Whatever the eventual offerings become, it means more traffic on AT&T's networks. More video means more mobile data use. Wireless data is one of the company's fastest-growing business segments, with revenue up nearly 18 percent in the third quarter to $5.5 billion. As a whole, the company generates more than $125 billion in annual revenue.
The same concept - more video views, more network use - is at work in AT&T's other content-related efforts. Some examples:
After considering thousands of pitches in a contest for aspiring filmmakers called "Take Your Shot," AT&T and ISAtv provided professional mentors from Wong Fu Productions to three young filmmakers who used AT&T smartphones to shoot videos. Viewers could watch the winning efforts online (takeyourshotfilms.com) and vote for their favorites.
Fans had a chance to win tickets to the recent Country Music Association awards by making videos of themselves dancing and playing air guitar to songs. Now, they can win a trip to the 2014 CMA Music Festival by submitting videos of themselves lip-syncing, playing air guitar or dancing to Florida Georgia Line's hit song, "Cruise" (letscruise.att.net).
Part of an effort to promote U-verse's Country Deep app, fan clips are mixed with Florida Georgia Line's original video. Each time the site is refreshed, a new version appears. Fans get a link to the video containing their personal footage, which they can share with friends.
This year at Bonnaroo in Manchester, Tenn., AT&T bolstered its 4G LTE network with the addition of several portable cell sites and other equipment, allowing tens of thousands of fans to share photos and other communications from the festival.

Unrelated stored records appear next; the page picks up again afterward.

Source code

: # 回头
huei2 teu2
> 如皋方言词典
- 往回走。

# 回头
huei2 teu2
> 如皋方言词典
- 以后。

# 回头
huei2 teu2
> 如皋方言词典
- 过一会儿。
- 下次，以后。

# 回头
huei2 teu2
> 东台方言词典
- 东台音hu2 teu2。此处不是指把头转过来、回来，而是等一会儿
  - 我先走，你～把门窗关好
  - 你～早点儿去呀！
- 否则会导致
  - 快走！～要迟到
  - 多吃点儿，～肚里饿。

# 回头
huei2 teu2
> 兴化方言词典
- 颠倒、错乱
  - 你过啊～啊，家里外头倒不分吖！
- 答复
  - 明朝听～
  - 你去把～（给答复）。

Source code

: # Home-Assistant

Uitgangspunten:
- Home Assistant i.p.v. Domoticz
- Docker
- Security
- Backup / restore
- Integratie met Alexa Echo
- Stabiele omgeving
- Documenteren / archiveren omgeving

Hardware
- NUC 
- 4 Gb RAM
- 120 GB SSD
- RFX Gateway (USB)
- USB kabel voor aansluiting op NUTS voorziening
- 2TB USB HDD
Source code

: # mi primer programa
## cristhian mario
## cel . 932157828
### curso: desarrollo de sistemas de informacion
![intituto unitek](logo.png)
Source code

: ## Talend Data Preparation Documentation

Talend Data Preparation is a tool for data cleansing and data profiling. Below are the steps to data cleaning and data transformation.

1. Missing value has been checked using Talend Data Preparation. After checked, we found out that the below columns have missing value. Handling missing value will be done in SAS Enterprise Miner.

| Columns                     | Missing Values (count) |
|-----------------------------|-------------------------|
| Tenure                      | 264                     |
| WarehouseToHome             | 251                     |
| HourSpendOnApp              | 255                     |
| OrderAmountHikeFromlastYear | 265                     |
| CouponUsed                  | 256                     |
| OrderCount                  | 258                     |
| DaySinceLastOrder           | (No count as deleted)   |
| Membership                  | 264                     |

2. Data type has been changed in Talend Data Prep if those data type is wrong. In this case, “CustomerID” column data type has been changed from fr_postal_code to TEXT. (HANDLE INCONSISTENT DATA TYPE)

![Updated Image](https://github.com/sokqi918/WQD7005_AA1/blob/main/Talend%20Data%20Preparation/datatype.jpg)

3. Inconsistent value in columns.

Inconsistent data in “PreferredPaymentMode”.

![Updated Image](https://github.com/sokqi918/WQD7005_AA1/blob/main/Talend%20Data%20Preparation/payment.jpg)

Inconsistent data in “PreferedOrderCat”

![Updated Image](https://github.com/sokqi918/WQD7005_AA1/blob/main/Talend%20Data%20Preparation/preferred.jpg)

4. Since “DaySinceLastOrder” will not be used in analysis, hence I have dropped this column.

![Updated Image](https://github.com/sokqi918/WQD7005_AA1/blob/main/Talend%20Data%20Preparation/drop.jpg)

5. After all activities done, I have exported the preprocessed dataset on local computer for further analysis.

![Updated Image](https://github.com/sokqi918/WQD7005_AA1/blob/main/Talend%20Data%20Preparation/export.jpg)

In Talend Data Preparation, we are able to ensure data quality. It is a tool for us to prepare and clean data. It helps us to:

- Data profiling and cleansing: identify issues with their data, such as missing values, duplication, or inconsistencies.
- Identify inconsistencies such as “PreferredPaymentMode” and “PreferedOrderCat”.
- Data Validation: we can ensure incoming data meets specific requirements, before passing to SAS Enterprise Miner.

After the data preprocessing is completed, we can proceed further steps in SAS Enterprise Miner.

Performance highlights and behind-the-scenes videos are available on the U-verse website (uverseonline.att.net).
Last year, AT&T worked with producer and screenwriter Tim Kring on a five-episode original online drama series called "Daybreak" that evolved from Kring's Fox series "Touch." Each short episode of "Daybreak," still available on YouTube, featured AT&T devices and services.
Like Amazon and Netflix, would AT&T ever create a full-length TV series?
"The options are limitless, and we're not saying no to anything right now," said GW Shaw, vice president of U-verse marketing.
"There is so much opportunity. The next seven years, your viewing experience is going to change dramatically."